How a Selfie Changed
A transformative moment with Fr. Jon Sobrino, S.J.
By Kelsey Cheng, Junior at Loyola University Chicago
As a college student, I’ve taken my fair share of selfies.
Most of the images — from dinner with my roommates to a relaxing afternoon at the beach — document small moments in time with my friends. But one selfie captured the most transformative experience of my life thus far — meeting Father Jon Sobrino, S.J.
Before coming to Loyola University Chicago, I wouldn’t have been able to tell you who Father Sobrino was or why his telling of “la verdad” would serve as a constant source of inspiration to be a person with others.
In fact, I wouldn’t have been able to tell you who Father Sobrino was after I’d spent a year at Loyola. I wrote an essay for my Introduction to Christianity class about liberation theology, and don’t think I mentioned him once. To this day, I’m scared to look back at that paper and see how my unknowing-self tried exploring liberation theology. (I’m also sorry my professor had to read it.)
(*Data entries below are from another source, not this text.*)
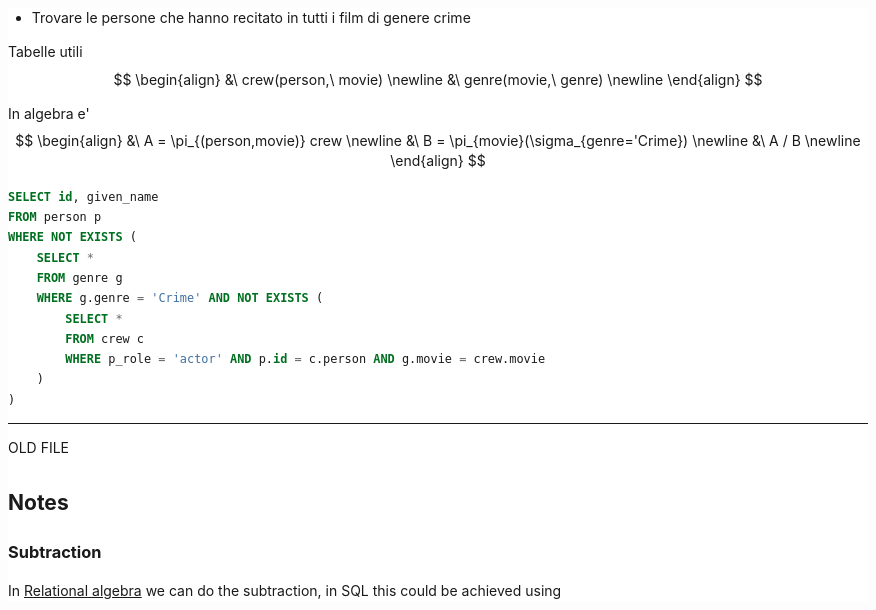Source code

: * Trovare le persone che hanno recitato in tutti i film di genere crime

Tabelle utili
$$
\begin{align}
&\ crew(person,\ movie) \newline
&\ genre(movie,\ genre) \newline
\end{align}
$$

In algebra e'
$$
\begin{align}
&\ A = \pi_{(person,movie)} crew \newline
&\ B = \pi_{movie}(\sigma_{genre='Crime}) \newline
&\ A / B \newline
\end{align}
$$

```sql
SELECT id, given_name
FROM person p
WHERE NOT EXISTS (
	SELECT *
	FROM genre g
	WHERE g.genre = 'Crime' AND NOT EXISTS (
		SELECT *
		FROM crew c
		WHERE p_role = 'actor' AND p.id = c.person AND g.movie = crew.movie
	)
)
```



















---

OLD FILE




## Notes

### Subtraction

In [Relational algebra](Relational%20algebra.md) we can do the subtraction, in SQL this could be achieved using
By last November, however, you couldn’t get me to stop talking about Father Sobrino, who was a featured guest during Loyola’s Ignatian Heritage Month. You also couldn’t get me to stop talking about my time at the Ignatian Family Teach-In for Justice, the upcoming Alternative Break Immersion trip, my plans to study abroad in El Salvador, and the Christian Life Community I hoped to join.
My first semester of college was not kind on my GPA. I was a biology major because I thought that was “practical.” What I inherently learned at the end of the semester was my passion could become practical when it fills me with joy.
So I decided to get a degree in something I loved — fine arts. I began studying visual communications and developed a deeper understanding of design principles, a connection to human nature, and a love for pantone colors.
But that didn’t work out either.
This go-around, I changed my major because I saw my potential to connect with people through conversations and stories, not graphic design. The Ignatian Family Teach-In for Justice, a three-day conference hosted by the Ignatian Solidarity Network in Washington, DC, introduced me to the concepts of consolations and desolations, pushing me beyond my comfort zone with faith. The conference also helped me understand the impact my Jesuit education unknowingly had on me — and led me to discover my passion for connecting with people in a creative manner.
I’m currently studying advertising and public relations with minors in Latin American studies and studio art. I can attribute the discovery of the disciplines I’m studying to the Jesuit education I am receiving.
We all have a story to tell, a story to be heard, and a story that is not yet finished, but my aspirations of a career in public relations give me the potential to do all of the above.
This fall, I will be leading a Christian Life Community on campus, and in the spring, I will be studying abroad in El Salvador. These two things, among many other co-curricular involvements, are key moments in my Loyola experience.
While the selfie with Father Sobrino is a fun way to showcase a transformative moment, it truly is the time when I appreciated the value of a Jesuit education. And for this, I am eternally and unbelievably blessed.
Kelsey Cheng is a junior at Loyola University Chicago.